• [AVAILABLE DATA]:

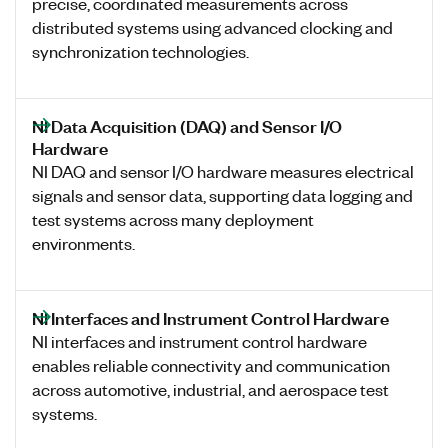
precise, coordinated measurements across
distributed systems using advanced clocking and
synchronization technologies.
NI Data Acquisition (DAQ) and Sensor I/O
Hardware
NI DAQ and sensor I/O hardware measures electrical
signals and sensor data, supporting data logging and
test systems across many deployment
environments.
NI Interfaces and Instrument Control Hardware
NI interfaces and instrument control hardware
enables reliable connectivity and communication
across automotive, industrial, and aerospace test
systems.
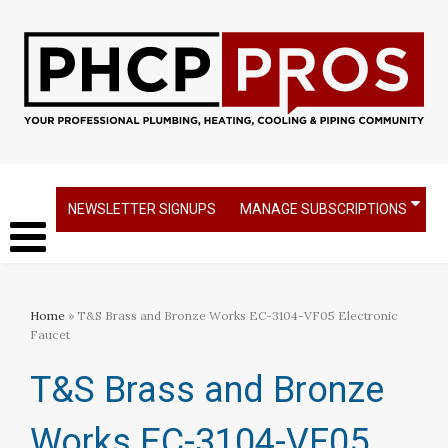
NEWSLETTER SIGNUPS
MANAGE SUBSCRIPTIONS
Home
» T&S Brass and Bronze Works EC-3104-VF05 Electronic
Faucet
T&S Brass and Bronze
Works EC-3104-VF05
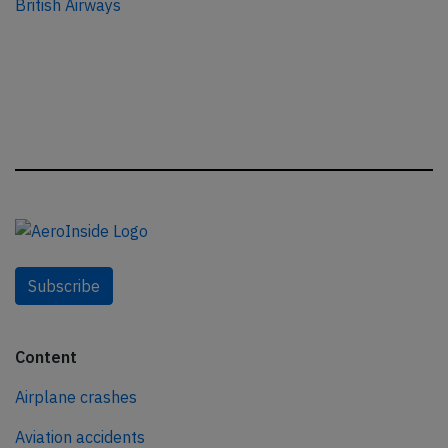
British Airways
Subscribe
Content
Airplane crashes
Aviation accidents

• [ASSIGNMENT]:
Only the number is wanted here. Please work out how many lines of the records contain "Works".

• [ANSWER TO THIS EXERCISE]:
2